(Stored items)
╭──
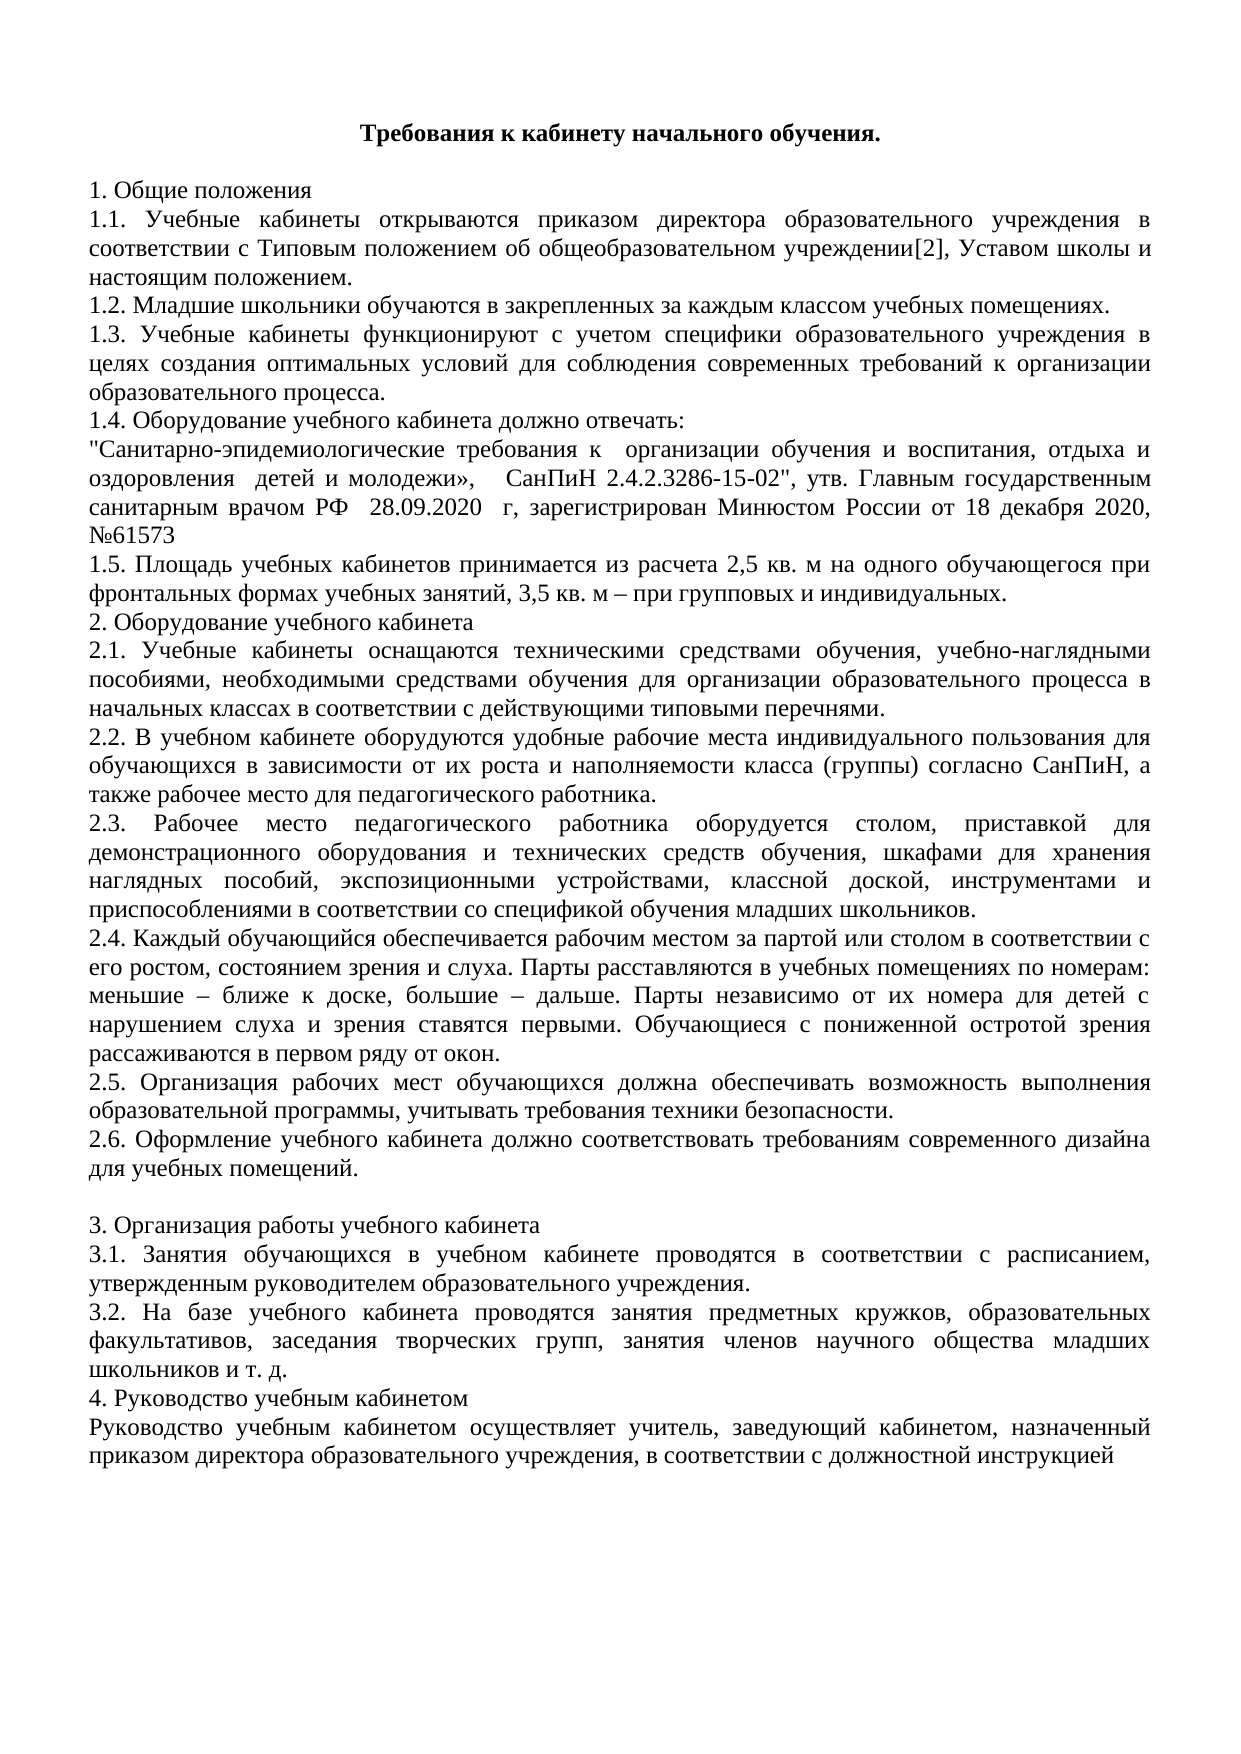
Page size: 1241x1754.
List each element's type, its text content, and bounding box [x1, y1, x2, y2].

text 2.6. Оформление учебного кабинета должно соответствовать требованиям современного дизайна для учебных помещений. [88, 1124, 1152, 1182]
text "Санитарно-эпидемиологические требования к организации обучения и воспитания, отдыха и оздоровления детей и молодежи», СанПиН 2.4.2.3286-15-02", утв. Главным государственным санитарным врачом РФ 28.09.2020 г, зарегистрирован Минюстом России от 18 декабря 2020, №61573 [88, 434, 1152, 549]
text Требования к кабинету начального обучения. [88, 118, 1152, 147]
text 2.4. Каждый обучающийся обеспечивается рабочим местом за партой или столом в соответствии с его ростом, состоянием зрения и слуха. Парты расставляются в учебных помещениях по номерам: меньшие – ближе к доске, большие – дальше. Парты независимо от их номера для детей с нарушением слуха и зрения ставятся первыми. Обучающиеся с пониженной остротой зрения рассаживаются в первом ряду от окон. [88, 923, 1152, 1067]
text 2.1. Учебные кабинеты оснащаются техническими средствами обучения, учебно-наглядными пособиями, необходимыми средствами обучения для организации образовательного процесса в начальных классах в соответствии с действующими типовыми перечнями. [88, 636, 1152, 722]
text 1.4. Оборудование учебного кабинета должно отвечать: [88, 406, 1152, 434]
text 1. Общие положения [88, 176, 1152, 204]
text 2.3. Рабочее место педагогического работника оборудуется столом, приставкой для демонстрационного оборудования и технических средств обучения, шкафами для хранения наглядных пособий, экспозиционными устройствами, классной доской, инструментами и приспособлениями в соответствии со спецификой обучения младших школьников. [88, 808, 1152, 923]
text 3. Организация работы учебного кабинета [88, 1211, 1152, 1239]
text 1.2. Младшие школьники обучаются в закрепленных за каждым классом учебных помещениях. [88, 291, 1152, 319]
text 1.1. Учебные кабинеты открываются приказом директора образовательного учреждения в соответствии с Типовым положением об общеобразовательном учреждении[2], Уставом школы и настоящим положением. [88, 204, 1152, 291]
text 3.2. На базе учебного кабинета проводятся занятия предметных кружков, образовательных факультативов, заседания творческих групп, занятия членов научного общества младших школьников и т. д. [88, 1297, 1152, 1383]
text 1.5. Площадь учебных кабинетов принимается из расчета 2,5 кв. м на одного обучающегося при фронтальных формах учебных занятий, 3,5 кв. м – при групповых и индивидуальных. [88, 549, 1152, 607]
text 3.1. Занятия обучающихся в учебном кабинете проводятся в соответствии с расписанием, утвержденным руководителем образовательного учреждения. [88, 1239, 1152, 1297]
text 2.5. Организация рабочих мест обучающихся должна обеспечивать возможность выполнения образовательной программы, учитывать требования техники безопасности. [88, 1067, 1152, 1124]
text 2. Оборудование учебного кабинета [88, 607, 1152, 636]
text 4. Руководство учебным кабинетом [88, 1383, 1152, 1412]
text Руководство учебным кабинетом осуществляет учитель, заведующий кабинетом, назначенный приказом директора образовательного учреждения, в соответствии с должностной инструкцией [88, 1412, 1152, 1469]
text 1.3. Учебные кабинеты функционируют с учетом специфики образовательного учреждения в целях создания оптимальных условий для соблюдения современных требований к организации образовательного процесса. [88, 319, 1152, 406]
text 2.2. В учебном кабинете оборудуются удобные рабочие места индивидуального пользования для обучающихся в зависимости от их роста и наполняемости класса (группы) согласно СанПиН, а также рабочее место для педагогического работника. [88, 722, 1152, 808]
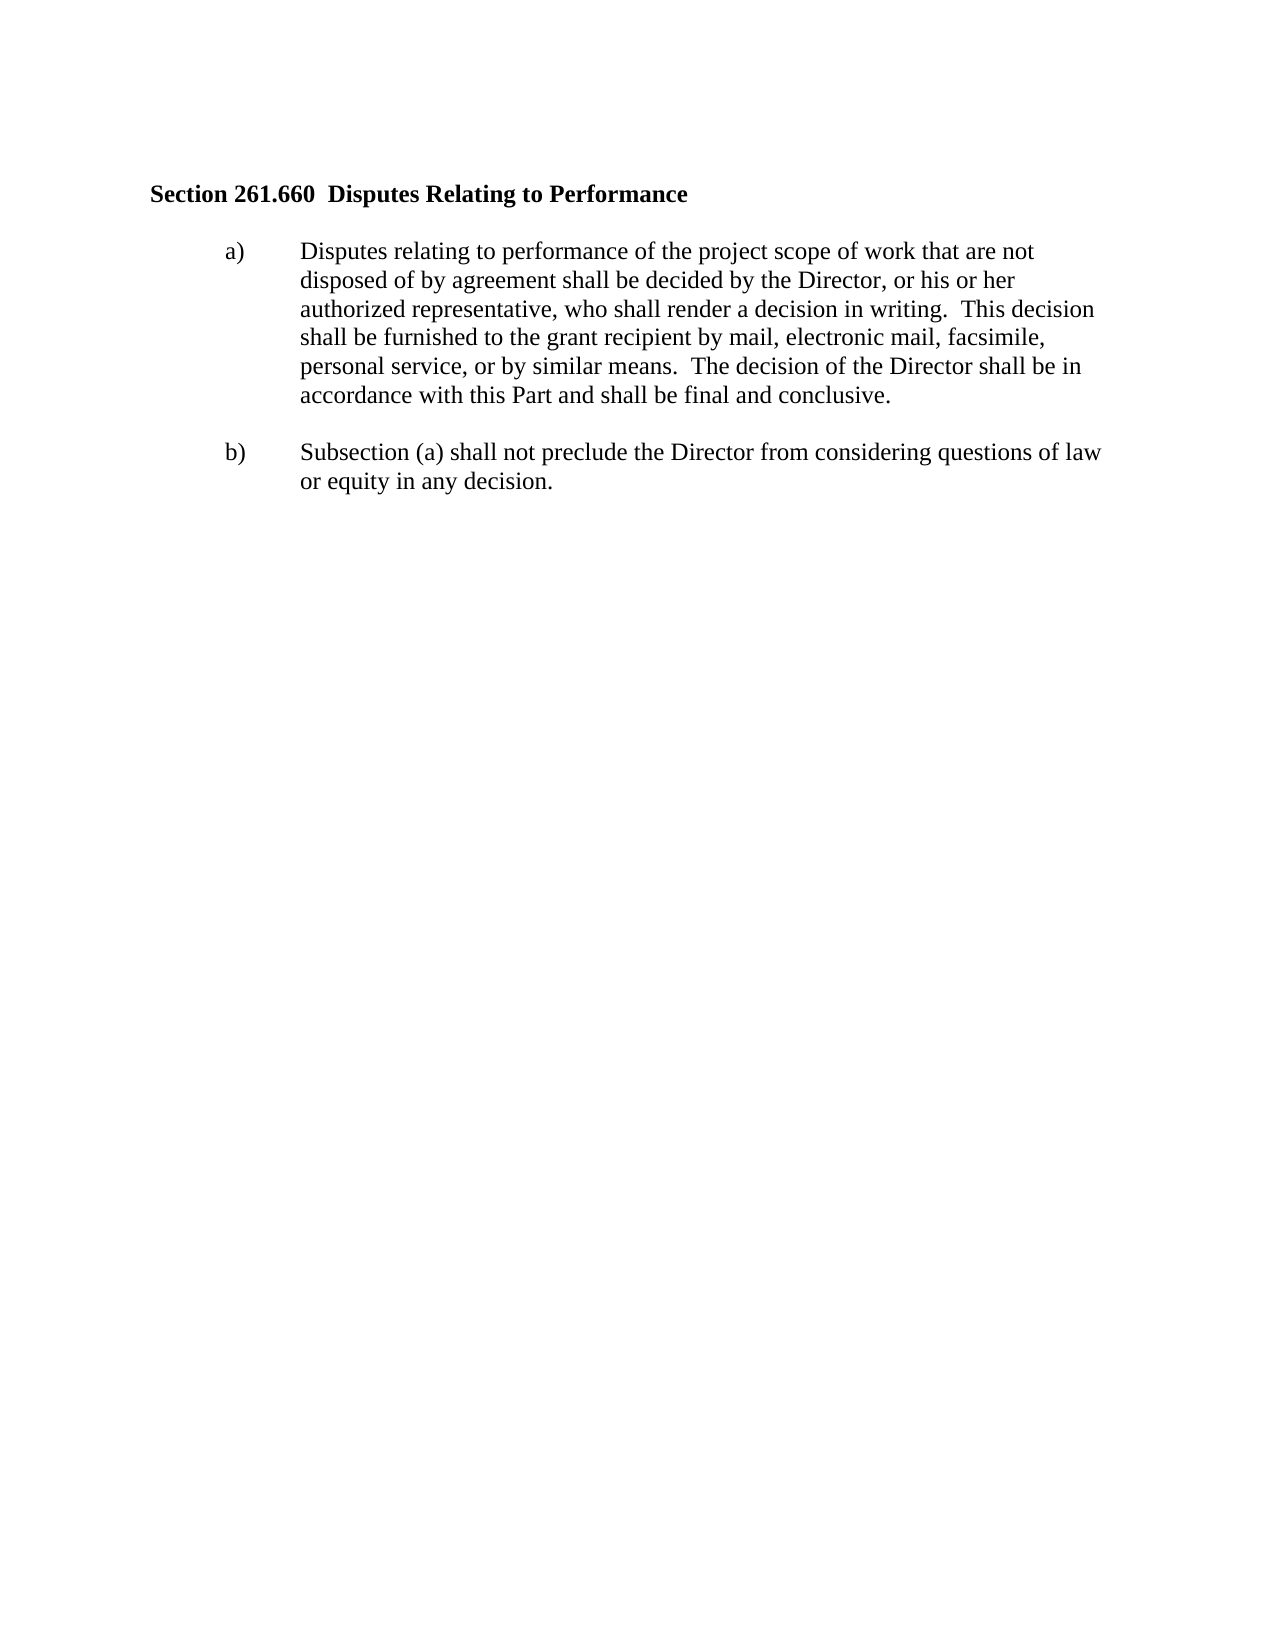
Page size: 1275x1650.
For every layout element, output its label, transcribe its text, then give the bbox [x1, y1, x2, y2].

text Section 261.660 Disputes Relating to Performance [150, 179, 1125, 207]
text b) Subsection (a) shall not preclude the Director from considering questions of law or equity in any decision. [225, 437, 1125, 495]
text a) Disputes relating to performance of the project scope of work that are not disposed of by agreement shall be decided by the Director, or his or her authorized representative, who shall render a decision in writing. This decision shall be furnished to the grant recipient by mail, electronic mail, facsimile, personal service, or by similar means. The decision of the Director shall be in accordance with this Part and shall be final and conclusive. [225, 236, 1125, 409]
╰──
ASSIGNMENT
When you copy the data above, keep each line exact and omit the pictures.

SOLUTION BELOW
Page size: 1241x1754.
List each element's type, its text content, and bounding box [x1, y1, x2, y2].

text 2.6. Оформление учебного кабинета должно соответствовать требованиям современного дизайна для учебных помещений. [88, 1124, 1152, 1182]
text "Санитарно-эпидемиологические требования к организации обучения и воспитания, отдыха и оздоровления детей и молодежи», СанПиН 2.4.2.3286-15-02", утв. Главным государственным санитарным врачом РФ 28.09.2020 г, зарегистрирован Минюстом России от 18 декабря 2020, №61573 [88, 434, 1152, 549]
text Требования к кабинету начального обучения. [88, 118, 1152, 147]
text 2.4. Каждый обучающийся обеспечивается рабочим местом за партой или столом в соответствии с его ростом, состоянием зрения и слуха. Парты расставляются в учебных помещениях по номерам: меньшие – ближе к доске, большие – дальше. Парты независимо от их номера для детей с нарушением слуха и зрения ставятся первыми. Обучающиеся с пониженной остротой зрения рассаживаются в первом ряду от окон. [88, 923, 1152, 1067]
text 2.1. Учебные кабинеты оснащаются техническими средствами обучения, учебно-наглядными пособиями, необходимыми средствами обучения для организации образовательного процесса в начальных классах в соответствии с действующими типовыми перечнями. [88, 636, 1152, 722]
text 1.4. Оборудование учебного кабинета должно отвечать: [88, 406, 1152, 434]
text 1. Общие положения [88, 176, 1152, 204]
text 2.3. Рабочее место педагогического работника оборудуется столом, приставкой для демонстрационного оборудования и технических средств обучения, шкафами для хранения наглядных пособий, экспозиционными устройствами, классной доской, инструментами и приспособлениями в соответствии со спецификой обучения младших школьников. [88, 808, 1152, 923]
text 3. Организация работы учебного кабинета [88, 1211, 1152, 1239]
text 1.2. Младшие школьники обучаются в закрепленных за каждым классом учебных помещениях. [88, 291, 1152, 319]
text 1.1. Учебные кабинеты открываются приказом директора образовательного учреждения в соответствии с Типовым положением об общеобразовательном учреждении[2], Уставом школы и настоящим положением. [88, 204, 1152, 291]
text 3.2. На базе учебного кабинета проводятся занятия предметных кружков, образовательных факультативов, заседания творческих групп, занятия членов научного общества младших школьников и т. д. [88, 1297, 1152, 1383]
text 1.5. Площадь учебных кабинетов принимается из расчета 2,5 кв. м на одного обучающегося при фронтальных формах учебных занятий, 3,5 кв. м – при групповых и индивидуальных. [88, 549, 1152, 607]
text 3.1. Занятия обучающихся в учебном кабинете проводятся в соответствии с расписанием, утвержденным руководителем образовательного учреждения. [88, 1239, 1152, 1297]
text 2.5. Организация рабочих мест обучающихся должна обеспечивать возможность выполнения образовательной программы, учитывать требования техники безопасности. [88, 1067, 1152, 1124]
text 2. Оборудование учебного кабинета [88, 607, 1152, 636]
text 4. Руководство учебным кабинетом [88, 1383, 1152, 1412]
text Руководство учебным кабинетом осуществляет учитель, заведующий кабинетом, назначенный приказом директора образовательного учреждения, в соответствии с должностной инструкцией [88, 1412, 1152, 1469]
text 1.3. Учебные кабинеты функционируют с учетом специфики образовательного учреждения в целях создания оптимальных условий для соблюдения современных требований к организации образовательного процесса. [88, 319, 1152, 406]
text 2.2. В учебном кабинете оборудуются удобные рабочие места индивидуального пользования для обучающихся в зависимости от их роста и наполняемости класса (группы) согласно СанПиН, а также рабочее место для педагогического работника. [88, 722, 1152, 808]
Page size: 1275x1650.
For every layout element, output its label, transcribe its text, then give the bbox [x1, y1, x2, y2].

text Section 261.660 Disputes Relating to Performance [150, 179, 1125, 207]
text b) Subsection (a) shall not preclude the Director from considering questions of law or equity in any decision. [225, 437, 1125, 495]
text a) Disputes relating to performance of the project scope of work that are not disposed of by agreement shall be decided by the Director, or his or her authorized representative, who shall render a decision in writing. This decision shall be furnished to the grant recipient by mail, electronic mail, facsimile, personal service, or by similar means. The decision of the Director shall be in accordance with this Part and shall be final and conclusive. [225, 236, 1125, 409]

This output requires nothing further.